Filed 9/19/17; Certified for Publication 9/25/17 (order attached)

COURT OF APPEAL, FOURTH APPELLATE DISTRICT

DIVISION ONE

STATE OF CALIFORNIA

GERARDO MEDINA, D069820

Plaintiff and Respondent,

v. (Super. Ct. No. 37-2013-00069866- CU-FR-CTL) SOUTH COAST CAR COMPANY, INC. et al.,

Defendants and Appellants.

APPEAL from an order of the Superior Court of San Diego County, Richard E.L.

Strauss, Judge. Affirmed.

Madison Harbor and Jenos Firouznam-Heidari for Defendants and Appellants.

Rosner, Barry & Babbitt, Christopher P. Barry, Hallen D. Rosner and Shay

Dinata-Hanson, for Plaintiff and Respondent.

In June 2013, plaintiff and respondent Gerardo Medina (plaintiff or Medina)

purchased a used 2008 Audi A4 automobile (2008 vehicle) from defendant and appellant

South Coast Car Company, Inc. (SCCC).
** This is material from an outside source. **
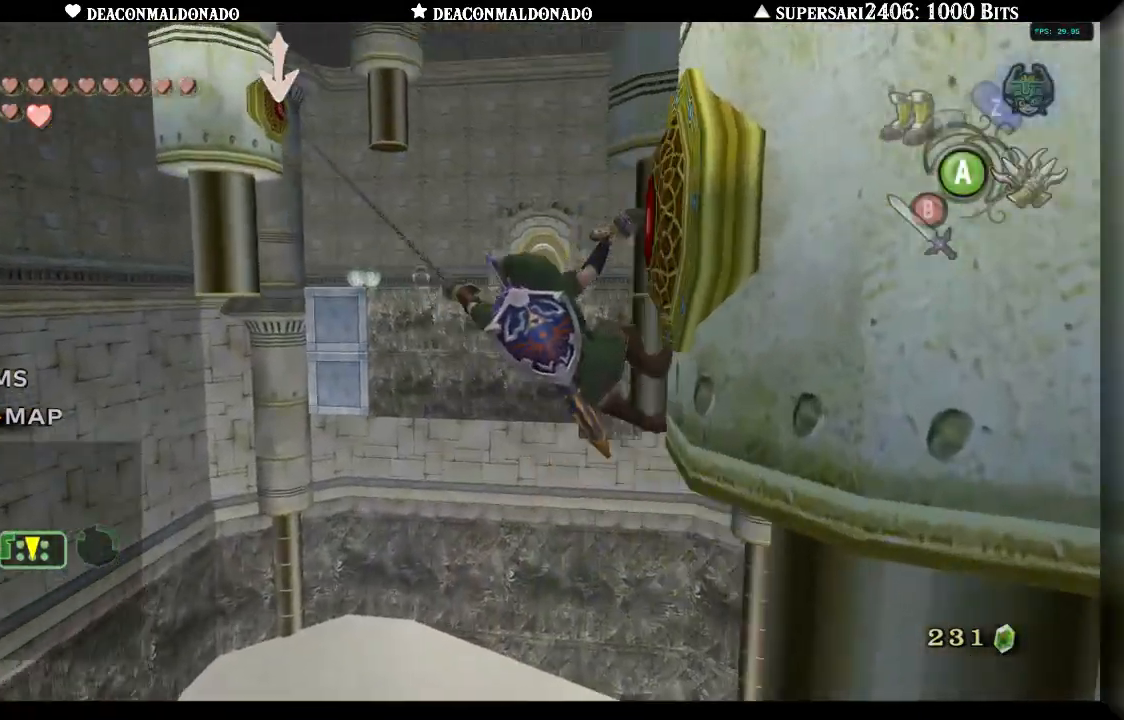
{"buttons": ["L1"], "left_stick": "center", "right_stick": "center", "events": []}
Defendant and appellant Veros Credit, LLC

(Veros) subsequently accepted an assignment of Medina's retail installment sales contract (RISC) (SCCC and Veros are sometimes collectively referred to as defendants). Medina

in his operative complaint alleged nine causes of action against defendants and others

based primarily on his contention that SCCC engaged in wrongdoing in connection with

the sale of the 2008 vehicle (hereinafter, underlying action), including under the

Consumers Legal Remedies Act (Civ. Code, § 1750 et seq., CLRA.).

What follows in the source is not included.